We, too, are struggling in our mother nation. We, too, especially for the past few years, have been struggling about what we are as a nation. We have been two separate people who view one another with distain bordering on hatred. The portion continues: “One people shall be mightier than the other.” In the past two years we have experienced one people, one party mightier than the other. The mightier has tried to rule with an iron fist.

The mightier in our portion, Jacob, also ruled with a mighty hand. He usurped both his brother Esau’s birthright and blessing. There seemed to be no hope for him and Esau to repair the damage that had been done. There was no hope for reconciliation between the brothers until years later where, in another parasha, we find a much more mature Jacob who goes to meet with his brother Esau. The Torah tells us that when meeting, they hug one another. Interestingly enough, some rabbis tell us that they didn’t embrace, but that Esau, in his anger, bit Jacob on the neck.

Our 2 political parties have had differences since the time of Thomas Jefferson and Alexander Hamilton. Our democratic mother land has struggled to keep these parties civil with one another to the present day. Sometimes she has been successful and sometimes not. Lately, she seems to ask, “Why do I exist?” With the present election, with one party in control of the House and the other in control of the Senate, struggling will still take place but perhaps there is hope. Hope that in the months ahead, the two parties will embrace one another for the betterment of our country. The choice is theirs. Will the embrace be a true embrace, a crossing over the aisle, or will it be a bite, drawing anger and revenge. Will there be continuing hostility or forgiveness and a striving for unity.

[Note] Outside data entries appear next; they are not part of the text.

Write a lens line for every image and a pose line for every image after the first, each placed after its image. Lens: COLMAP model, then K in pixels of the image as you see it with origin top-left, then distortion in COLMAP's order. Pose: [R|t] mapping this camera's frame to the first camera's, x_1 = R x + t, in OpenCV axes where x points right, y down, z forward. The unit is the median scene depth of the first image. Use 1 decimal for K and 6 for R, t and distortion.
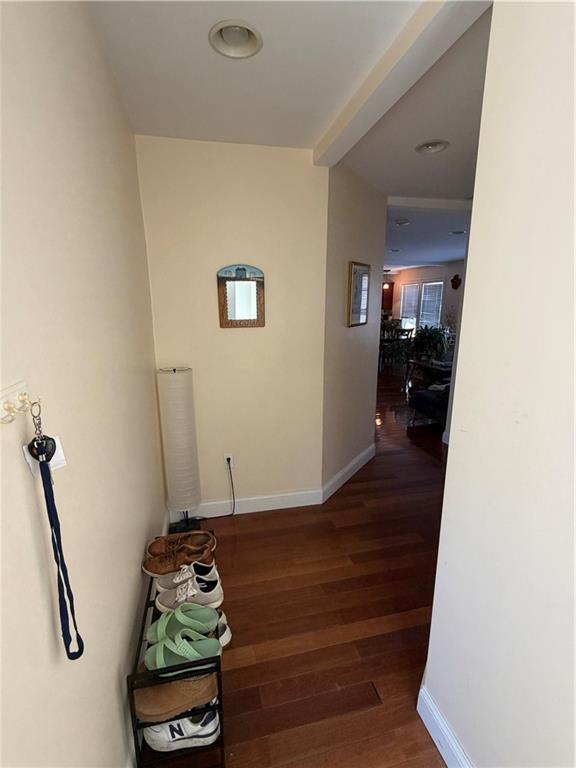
lens RADIAL K [[352.7, 0, 288.0], [0, 352.7, 384.0], [0, 0, 1]] dist [0.000314, -0.000364]
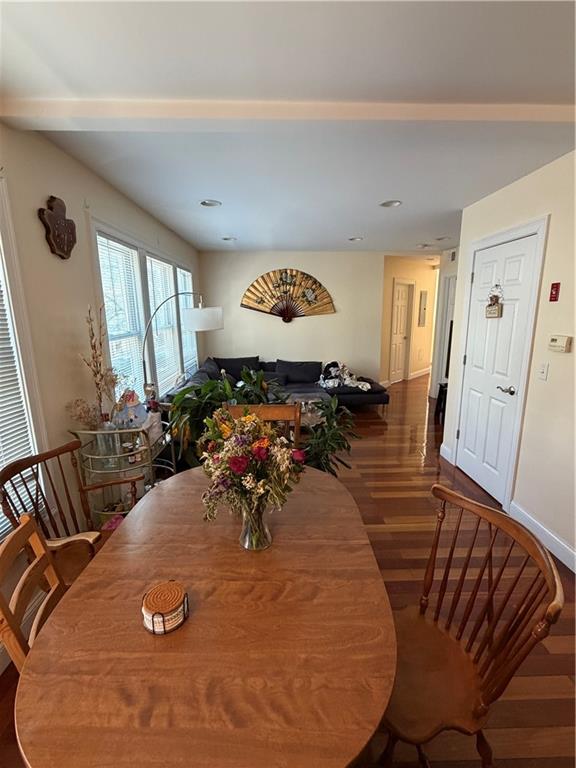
lens RADIAL K [[352.7, 0, 288.0], [0, 352.7, 384.0], [0, 0, 1]] dist [0.000314, -0.000364]
pose [[-0.976189, -0.037019, 0.213739, 0.232226], [0.055672, 0.909571, 0.411801, -0.255688], [-0.209655, 0.413895, -0.885853, 1.116277]]
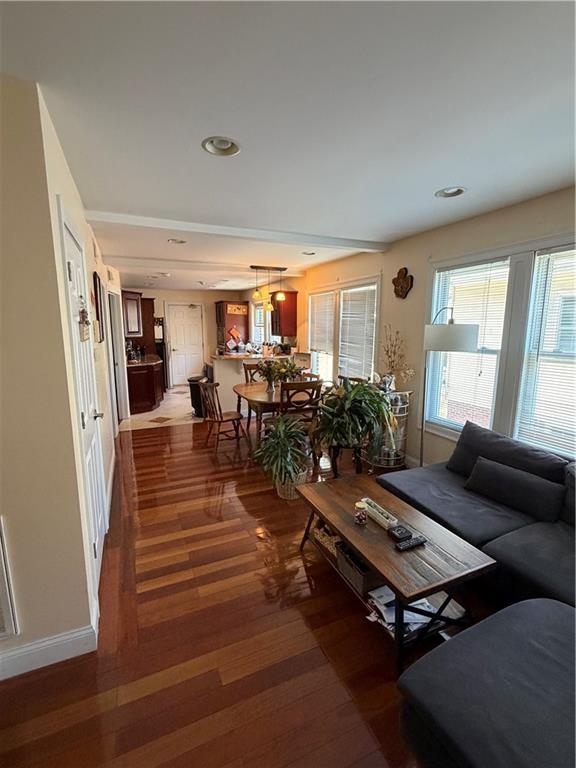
lens RADIAL K [[352.7, 0, 288.0], [0, 352.7, 384.0], [0, 0, 1]] dist [0.000314, -0.000364]
pose [[0.984860, -0.023409, 0.171762, 0.213039], [0.033336, 0.997922, -0.055141, -0.118276], [-0.170114, 0.060032, 0.983594, 0.506970]]
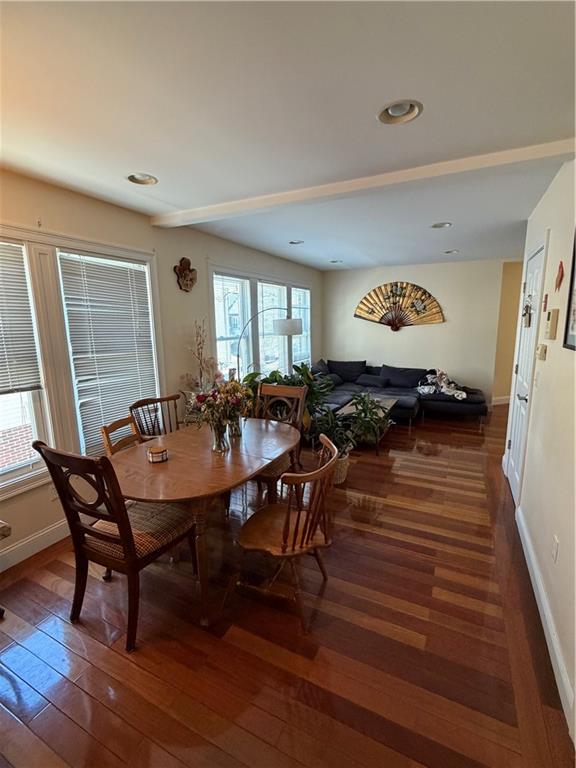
lens RADIAL K [[352.7, 0, 288.0], [0, 352.7, 384.0], [0, 0, 1]] dist [0.000314, -0.000364]
pose [[-0.755278, -0.104991, 0.646941, 0.070150], [0.158159, 0.928718, 0.335364, -0.262625], [-0.636035, 0.355612, -0.684835, 1.148412]]
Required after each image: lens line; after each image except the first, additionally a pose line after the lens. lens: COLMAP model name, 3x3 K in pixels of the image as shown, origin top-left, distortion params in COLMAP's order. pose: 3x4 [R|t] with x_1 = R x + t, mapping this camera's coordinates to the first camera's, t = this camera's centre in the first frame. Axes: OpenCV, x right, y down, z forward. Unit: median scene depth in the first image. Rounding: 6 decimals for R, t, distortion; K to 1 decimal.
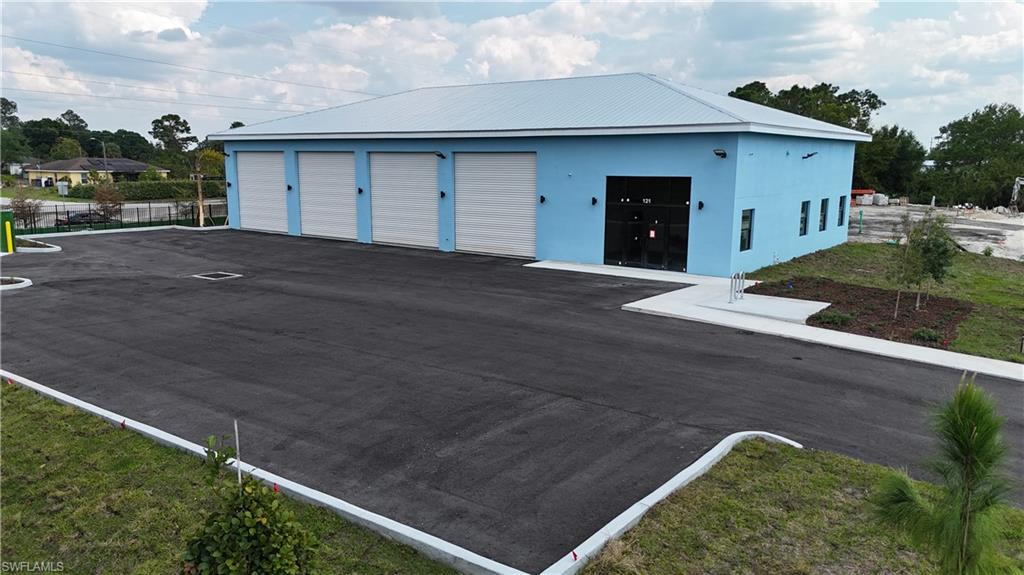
lens RADIAL K [[772.7, 0, 512.0], [0, 772.7, 287.5], [0, 0, 1]] dist [0.044660, -0.007834]
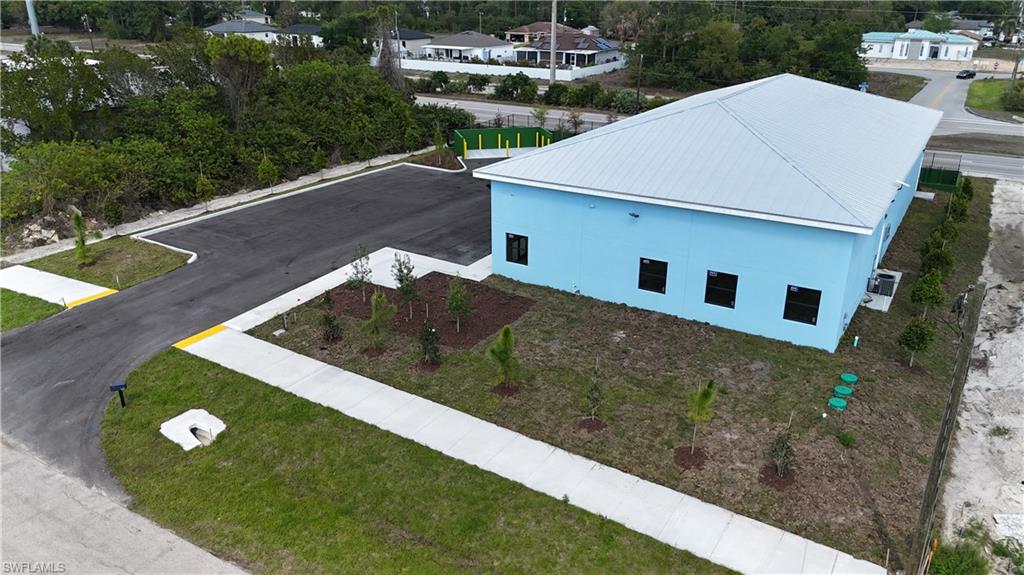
lens RADIAL K [[765.5, 0, 512.0], [0, 765.5, 287.5], [0, 0, 1]] dist [0.012038, -0.000536]
pose [[0.087461, 0.357875, -0.929665, 1.268004], [-0.170612, 0.924833, 0.339964, -0.375209], [0.981449, 0.128879, 0.141944, 0.665369]]
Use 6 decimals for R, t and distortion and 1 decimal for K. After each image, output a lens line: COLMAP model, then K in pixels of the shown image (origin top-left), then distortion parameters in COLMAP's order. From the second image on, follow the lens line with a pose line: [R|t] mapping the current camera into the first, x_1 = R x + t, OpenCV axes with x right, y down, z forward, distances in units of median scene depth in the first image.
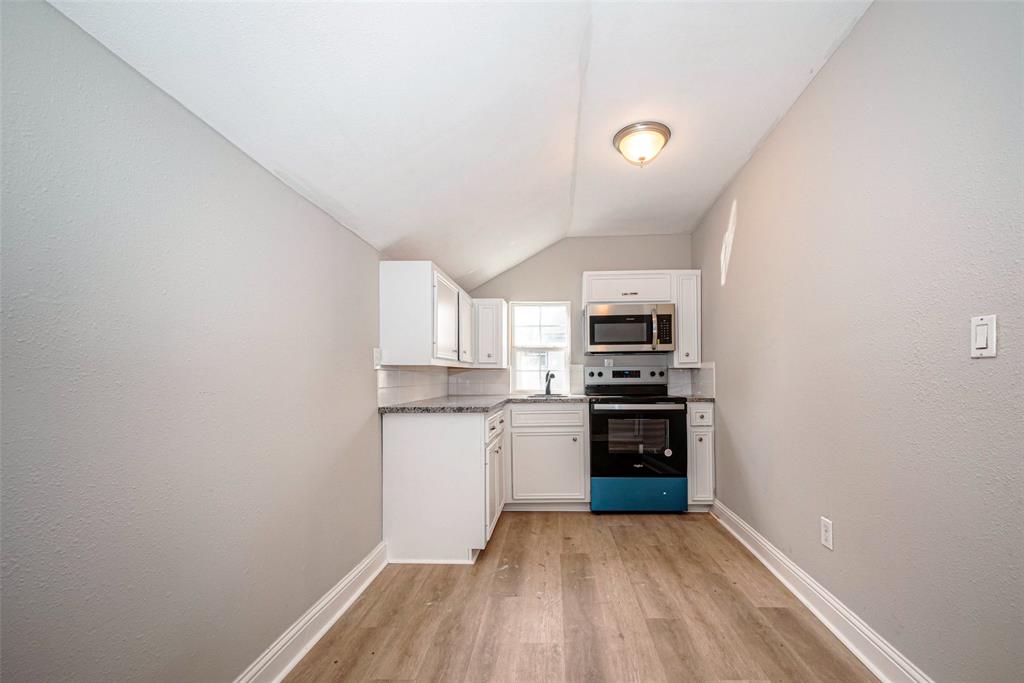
lens RADIAL K [[433.5, 0, 533.7], [0, 433.5, 375.5], [0, 0, 1]] dist [-0.001655, -0.000364]
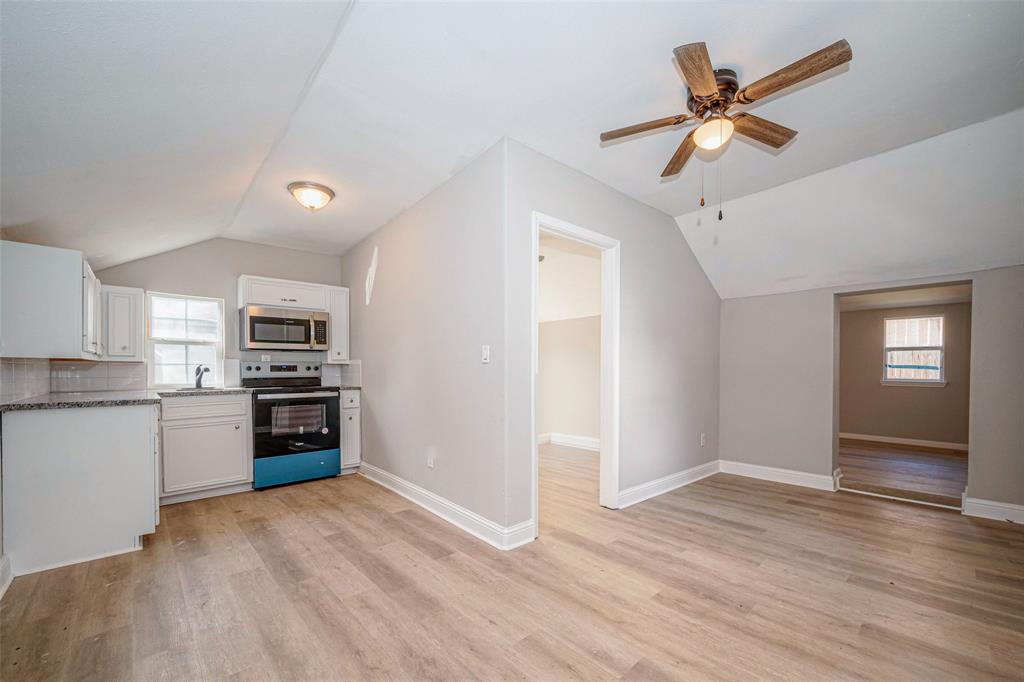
lens RADIAL K [[433.5, 0, 533.7], [0, 433.5, 375.0], [0, 0, 1]] dist [-0.001655, -0.000364]
pose [[0.686935, -0.006588, 0.726689, -0.187254], [-0.003155, 0.999922, 0.012048, -0.001758], [-0.726712, -0.010569, 0.686861, -0.307249]]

Rabbi Elazar ben Yehudah taught that “The most beautiful thing a person can do is forgive.” Commenting on this Rabbi Harvey Fields states:”Bearing grudges only prolongs hostility. Forgiveness and understanding are the only genuine way ways to reconciliation, cooperation, and peace. Perpetuating prejudices through slogans and names only increases human suffering.” It is time to move forward, to reconcile, co- operate, and decrease human suffering. It is time for both to be nurtured in the same womb of our Mother Land.